For video game collectors that are also players, there is recognition of games that are far less notable due either their obscurity or having limited production runs, making the rarity of the game itself valuable, rather than the condition of the game. Notable rare games include:

- Air Raid (1982), Atari 2600, NTSC-U. The game cartridge has a distinctive t-shaped handle. Only 12 copies are known to exist. The only copy with package known to exist sold for $31,600 in 2010.
- Pepsi Invaders (1983), Atari 2600, NTSC-U. 125 copies produced.
- Red Sea Crossing (1983), Atari 2600, NTSC-U. 2 known copies. Produced by Steve Sack, Inc of Inspirational Video Concepts. The yard sale copy found in 2007 was sold on GameGavel for $10,400.00 in a 2012 auction. Another copy was found in Philadelphia and was eventually auctioned off on eBay for $13,800 in 2013
- Stadium Events (1987), NES, NTSC-U. Considered the rarest licensed NES game available for purchase in North America. The game's packaging alone has been known to sell for $10,000. One of two known sealed copies was sold for $22,800 on eBay.
- Tetris (1989), Sega Mega Drive, NTSC-J. Three to eight copies produced, supposedly due to copyright issues.
- Nintendo World Championships (1990), NES, NTSC-U. 26 copies of the gold cartridge and 90 copies for the standard gray cartridge. The gray carts were the actual carts used in the Nintendo World Championships tournament while the gold carts were prizes for winning a Nintendo Power sweepstakes. Gold cartridges have sold for over $10,000. The game has been called the rarest and most valuable NES cartridge released aside from promotional cartridges.
- Nintendo Campus Challenge (1991, 1992), NES, NTSC-U. Most copies were destroyed after competitions, except one copy which was sold to Rob Walters in 2006. The copy is believed to be the only one in existence, eventually selling for $20,100 on eBay.
- Nintendo PowerFest '94 (1994), SNES, NTSC-U. 33 cartridges made, only two known to still exist.
- Virtual Bowling/SD Gundam Dimension War (1995), Virtual Boy, NTSC-J. The two rare games make completing the Japanese Virtual Boy collection difficult.
- Kizuna Encounter (1996), Neo Geo, PAL. Fewer than 12 copies exist.

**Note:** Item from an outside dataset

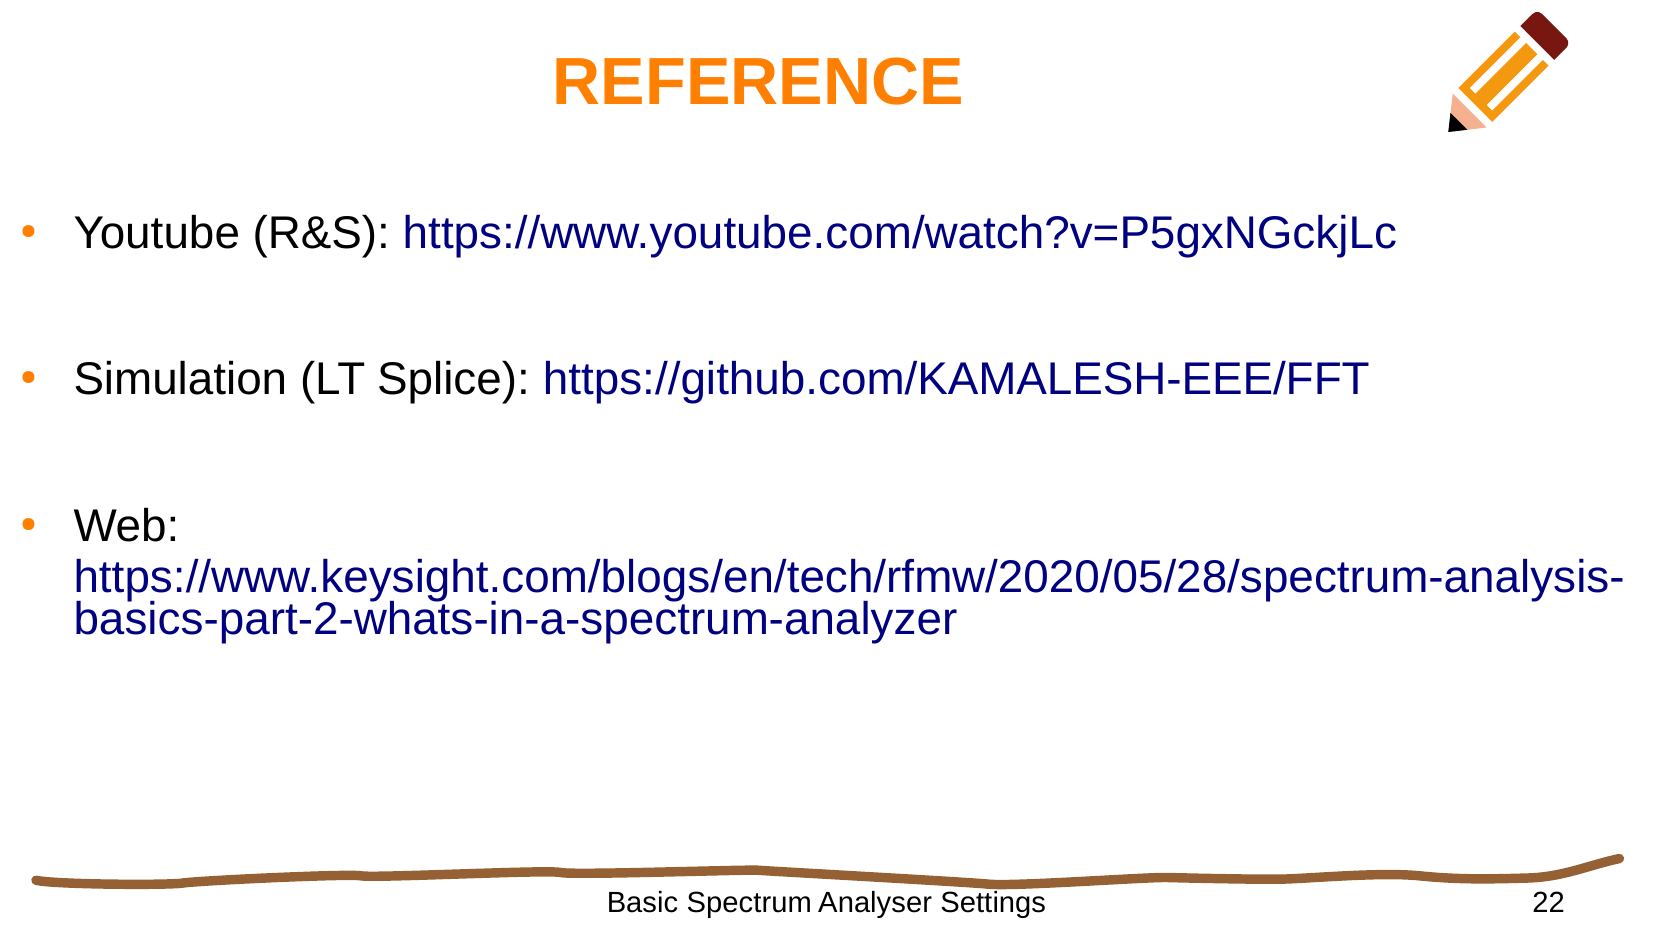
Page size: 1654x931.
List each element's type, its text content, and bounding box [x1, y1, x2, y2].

list Youtube (R&S): https://www.youtube.com/watch?v=P5gxNGckjLc Simulation (LT Splice): https://github.com/KAMALESH-EEE/FFT Web: https://www.keysight.com/blogs/en/tech/rfmw/2020/05/28/spectrum-analysis-basics-part-2-whats-in-a-spectrum-analyzer [2, 206, 1636, 857]
title REFERENCE [88, 29, 1447, 133]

However, the Japanese and US AES version is not as rare and is identical except for the packaging and inserts.
- The Ultimate 11 (1996), Neo Geo. 10 known copies. Also known as Tokuten Oh: Honoo no Libero. One buyer reportedly paid $55,000 for both Kizuna Encounter and Ultimate 11.
- Bangai-O: Prize Edition (1999), Sega Dreamcast, NTSC-J. Five copies produced.
- JoJo's Bizarre Adventure: All Star Battle Exquisite Edition (2013), PlayStation 3. One available, includes the game, special packaging and a Swarovski figurine made out of 6000 Swarovski crystals. The game was auctioned at eBay for £687.
- Panzer Dragoon Saga (Sega Saturn, 1998) was released in limited quantities in the west; as of 2017, used copies sold for hundreds of US dollars and factory-sealed copies for over $1,000. Japanese copies are far cheaper, but have no English translation and cannot be played on western Saturn consoles.
- Lucienne's Quest (3DO, 1995) is the sole Japanese role-playing game released for the 3DO, and has gained recognition as one of the best games for the system. Its limited western release has led to high demand and prices.
- Ginga Fukei Densetsu Sapphire (PC Engine, 1995) is considered one of the best shoot 'em ups for the PC Engine, and was released in limited quantities exclusively in Japan.
- Shinrei Jusatsushi Tarōmaru (Sega Saturn, 1997) was the last game released by Time Warner Interactive. Only 7,500 copies were produced.
- Physical copies of Fortnite (2017) for PlayStation 4 and Xbox One have become desirable after its developer Epic Games introduced and focused more attention on the free Fortnite: Battle Royale mode. The original game mode of Fortnite, now named Fortnite: Save the World, was made into a secondary mode for Fortnite available digitally, making the console copies rare.